Assignment: Every line containing the string "thousands" should be returned from the records.

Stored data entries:
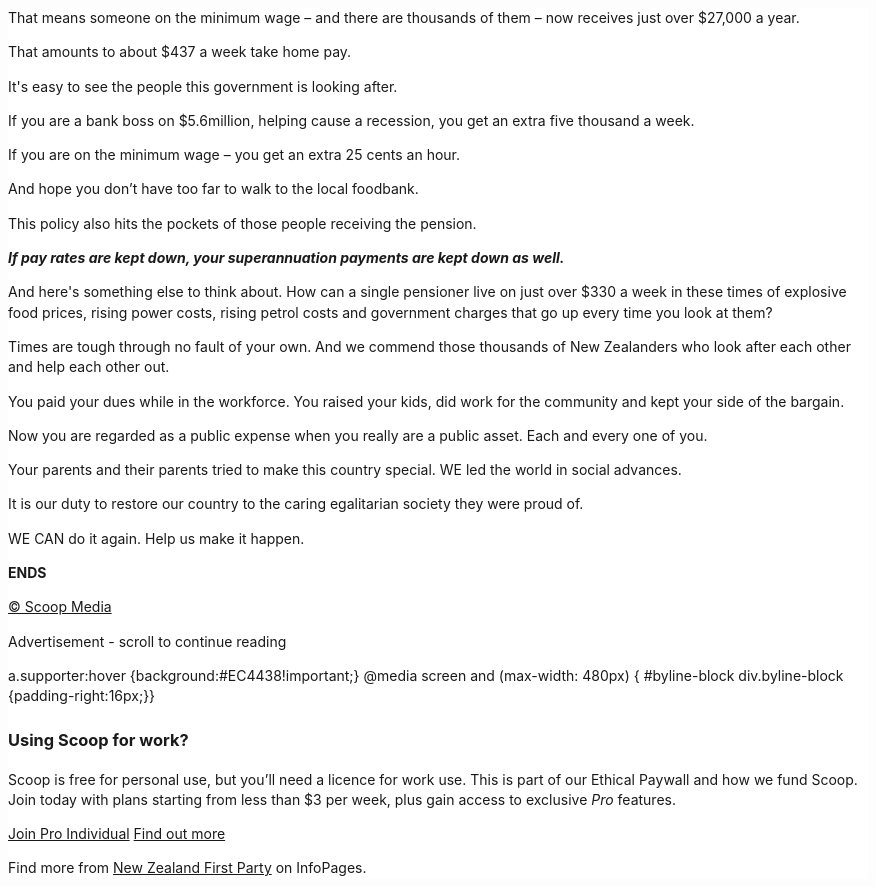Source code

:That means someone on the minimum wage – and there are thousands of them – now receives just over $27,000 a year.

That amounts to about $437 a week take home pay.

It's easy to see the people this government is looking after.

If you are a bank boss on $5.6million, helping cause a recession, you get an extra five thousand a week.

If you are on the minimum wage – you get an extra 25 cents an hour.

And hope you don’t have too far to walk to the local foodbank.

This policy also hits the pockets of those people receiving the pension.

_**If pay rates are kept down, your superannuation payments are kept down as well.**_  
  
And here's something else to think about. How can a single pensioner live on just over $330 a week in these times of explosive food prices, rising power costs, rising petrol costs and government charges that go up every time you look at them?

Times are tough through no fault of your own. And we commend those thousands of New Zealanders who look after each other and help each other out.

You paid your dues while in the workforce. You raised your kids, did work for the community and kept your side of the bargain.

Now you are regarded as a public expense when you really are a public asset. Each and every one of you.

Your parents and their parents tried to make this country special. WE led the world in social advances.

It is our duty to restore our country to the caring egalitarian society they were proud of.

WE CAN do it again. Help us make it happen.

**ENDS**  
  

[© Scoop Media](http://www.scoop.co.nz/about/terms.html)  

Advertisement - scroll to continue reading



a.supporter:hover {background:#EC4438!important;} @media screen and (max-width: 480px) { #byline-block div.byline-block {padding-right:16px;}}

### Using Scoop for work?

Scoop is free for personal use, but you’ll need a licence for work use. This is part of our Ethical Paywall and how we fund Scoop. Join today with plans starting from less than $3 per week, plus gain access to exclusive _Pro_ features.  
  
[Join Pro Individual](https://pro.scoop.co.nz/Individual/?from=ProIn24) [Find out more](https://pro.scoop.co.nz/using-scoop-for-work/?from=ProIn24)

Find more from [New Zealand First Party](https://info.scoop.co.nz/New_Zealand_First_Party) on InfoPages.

---

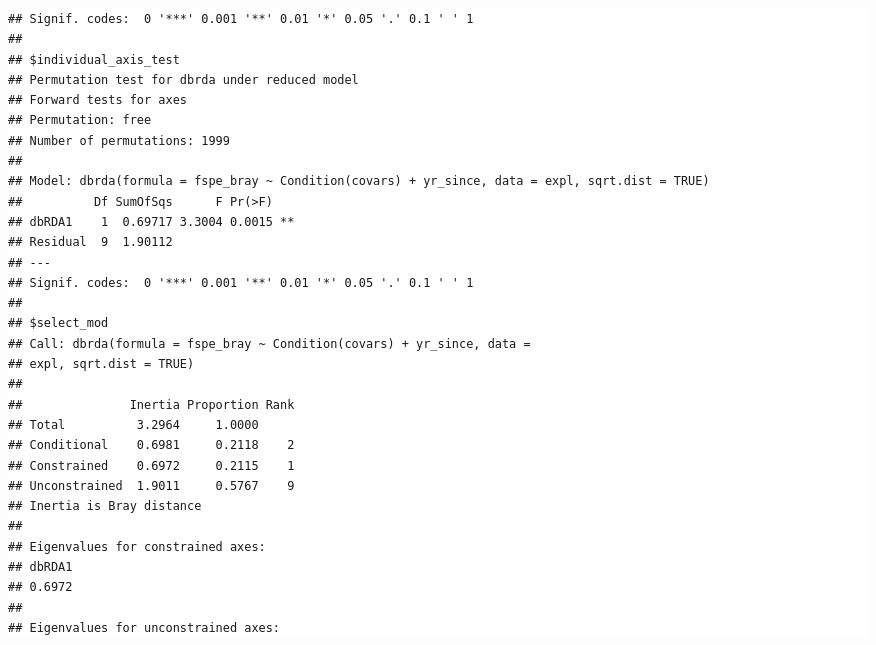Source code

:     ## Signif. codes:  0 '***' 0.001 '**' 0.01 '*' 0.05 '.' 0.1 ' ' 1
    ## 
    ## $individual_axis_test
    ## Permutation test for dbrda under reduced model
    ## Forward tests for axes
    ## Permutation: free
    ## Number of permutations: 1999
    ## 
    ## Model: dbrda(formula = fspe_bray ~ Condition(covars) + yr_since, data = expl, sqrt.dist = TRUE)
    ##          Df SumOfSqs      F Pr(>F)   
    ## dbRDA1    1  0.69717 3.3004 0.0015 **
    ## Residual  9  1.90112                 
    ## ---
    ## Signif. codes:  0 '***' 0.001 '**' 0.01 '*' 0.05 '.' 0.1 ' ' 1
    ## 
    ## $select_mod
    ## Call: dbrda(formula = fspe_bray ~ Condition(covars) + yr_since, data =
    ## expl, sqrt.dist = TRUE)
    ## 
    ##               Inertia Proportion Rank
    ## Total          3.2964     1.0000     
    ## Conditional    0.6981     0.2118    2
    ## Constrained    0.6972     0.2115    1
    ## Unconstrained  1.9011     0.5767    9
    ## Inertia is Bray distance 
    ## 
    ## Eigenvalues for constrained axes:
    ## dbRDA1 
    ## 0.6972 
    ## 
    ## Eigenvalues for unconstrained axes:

Output of the exercise:
:That means someone on the minimum wage – and there are thousands of them – now receives just over $27,000 a year.
Times are tough through no fault of your own. And we commend those thousands of New Zealanders who look after each other and help each other out.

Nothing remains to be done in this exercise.